Schwäbische Zeitung (Bad Saulgau)
Ängstliche Ruhe in Kabul
Kämpfer patroullieren auf Straßen – In den Provinzen öffnen manche Geschäfte wieder
(AFP) - „Es ist wie eine Apokalypse“, sagt die junge Afghanin. Zum ersten Mal, seit die Taliban die Macht übernommen haben, hat sich die 20-jährige Frauenrechtsaktivistin zusammen mit ihrer Mutter aus dem Haus gewagt. Sie traut ihren Augen kaum: Statt geschäftiges Leben herrscht gespenstische Stille auf den Straßen von Kabul, Kämpfer patrouillieren in den Vierteln. „Die Leute gehen fast nicht mehr raus und wenn, dann wollen sie so schnell wie möglich wieder nach Hause“, sagt die junge Afghanin, die anonym bleiben möchte.
Vor dem 15. August hat sie ihre Tage an der Universität und mit ihrer Arbeit in einer Bank verbracht. Doch die Taliban erlaubten Frauen das Studium nur, wenn sie von den Männern getrennt unterrichtet würden, sagt sie. „Eine dumme Entscheidung, denn es gibt nicht genügend Professorinnen.“Auch in der Bank ist sie als Frau nun unerwünscht.
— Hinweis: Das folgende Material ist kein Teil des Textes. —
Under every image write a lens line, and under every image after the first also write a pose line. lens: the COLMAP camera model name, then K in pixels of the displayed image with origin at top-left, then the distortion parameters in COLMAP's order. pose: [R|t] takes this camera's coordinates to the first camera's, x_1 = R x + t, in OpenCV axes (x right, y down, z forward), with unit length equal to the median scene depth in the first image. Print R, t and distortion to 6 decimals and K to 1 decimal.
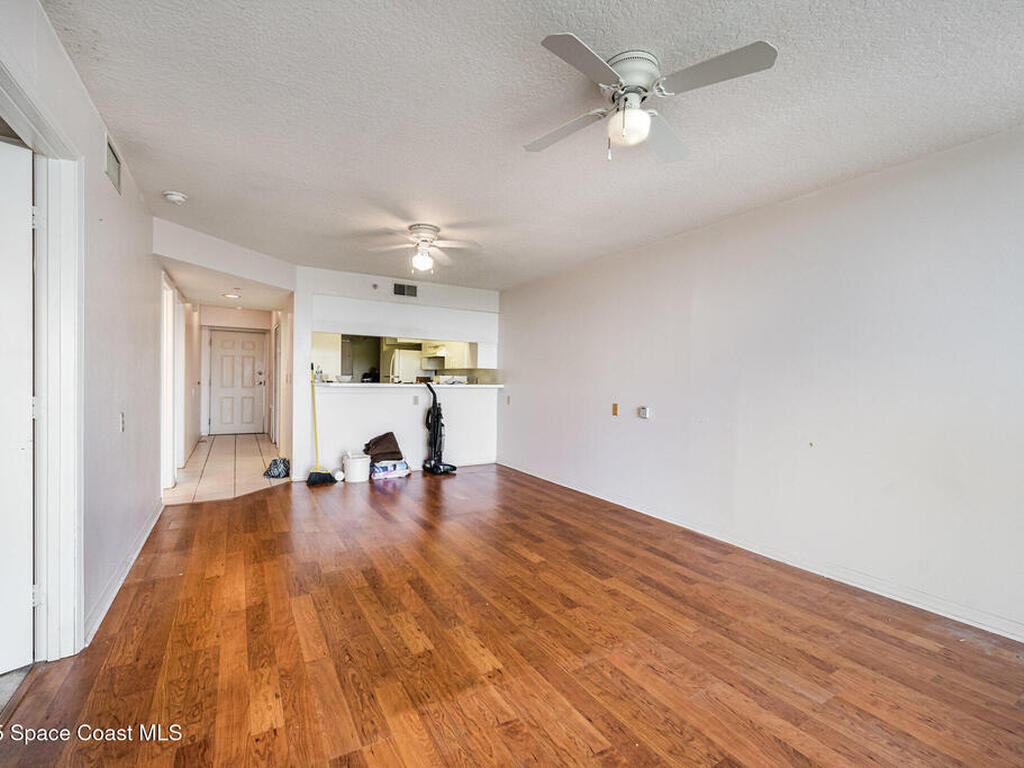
lens RADIAL K [[465.2, 0, 513.6], [0, 465.2, 381.8], [0, 0, 1]] dist [0.000939, -0.000529]
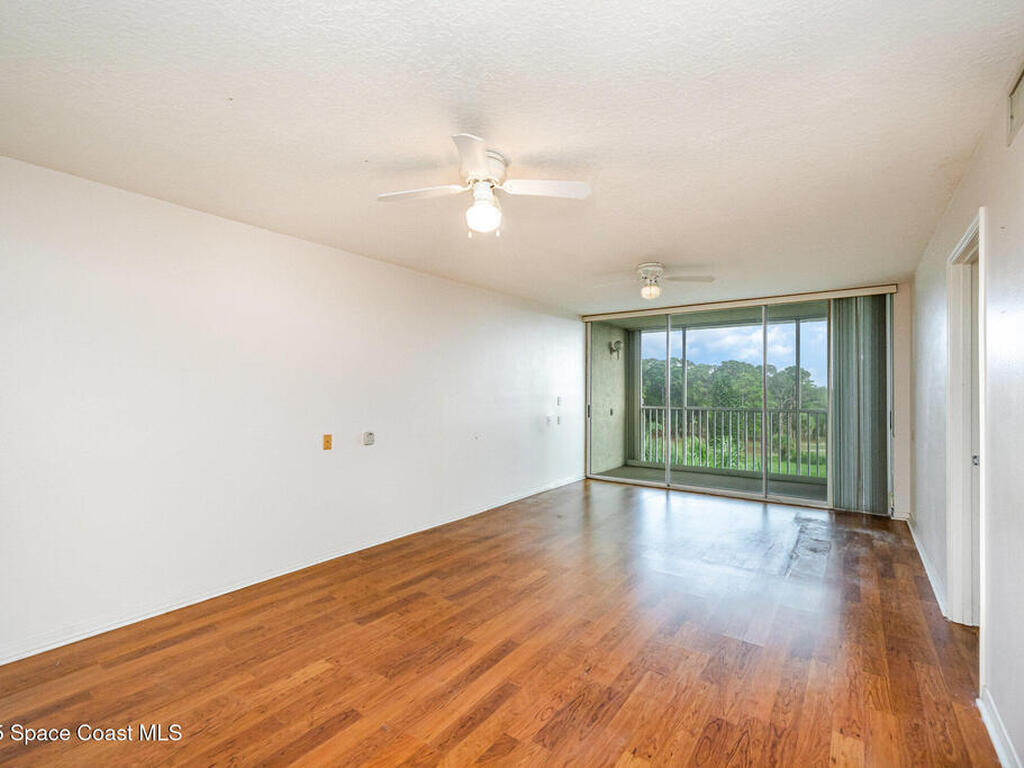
lens RADIAL K [[471.7, 0, 513.5], [0, 471.7, 386.3], [0, 0, 1]] dist [-0.002707, -0.000445]
pose [[-0.395029, -0.010442, 0.918609, -0.743096], [-0.004712, 0.999945, 0.009341, -0.051249], [-0.918657, -0.000638, -0.395057, 1.187331]]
In den vergangenen Jahren kleideten sich viele Afghaninnen in der Hauptstadt westlich. Doch seit die Taliban zurück sind, ist die Nachfrage nach Burkas, den Ganzkörperschleiern, sprunghaft gestiegen. Plakate mit Frauen haben die neuen Herrscher abgerissen. „Bis auf die, die zu weit oben hingen“, sagt die Frauenrechtlerin. Manche Schönheits- und Friseursalons sind weiterhin geöffnet. „Ich würde mir wünschen, dass die Taliban dort hingingen, sie sehen aus wie Monster“, scherzt sie bitter.
Noch haben die Taliban weder eine Regierung gebildet noch Gesetze erlassen. Keiner weiß genau, was jetzt noch erlaubt und was verboten ist. Die Angst unter den Menschen sei groß, sagt ein Banker aus Kabul, der seinen Namen ebenfalls nicht nennen möchte. Das spiele den Taliban in die Hände. „Sie haben keine Armee, um die Leute zu kontrollieren. Aber die Angst kontrolliert alle“, sagt er.
In Chost im Südosten des Landes geben sich die neuen Machthaber versöhnlicher – vielleicht, weil die Stadt weit konservativer ist als Kabul. „Nach ein paar Tagen hat sich die Lage wieder normalisiert. Viele Geschäfte und kleine Unternehmen haben wieder geöffnet“, berichtet ein Mitarbeiter einer Hilfsorganisation aus Chost. „Jungen und Mädchen gehen wie früher zur Schule.“
Auf dem Marktplatz im nordafghanischen Kundus verkünden Taliban-Milizionäre über Lautsprecher neue Vorschriften. Kämpfe haben die Stadt verwüstet. Gebäude wurden zerstört, Lager geplündert. „Manche haben mit dem Wiederaufbau ihrer Geschäfte begonnen“, sagt ein Unternehmer. Viele Wohnhäuser lägen hingegen weiter in Trümmern. Weil die Bewohner geflohen sind, oder weil es schlicht an Geld fehlt.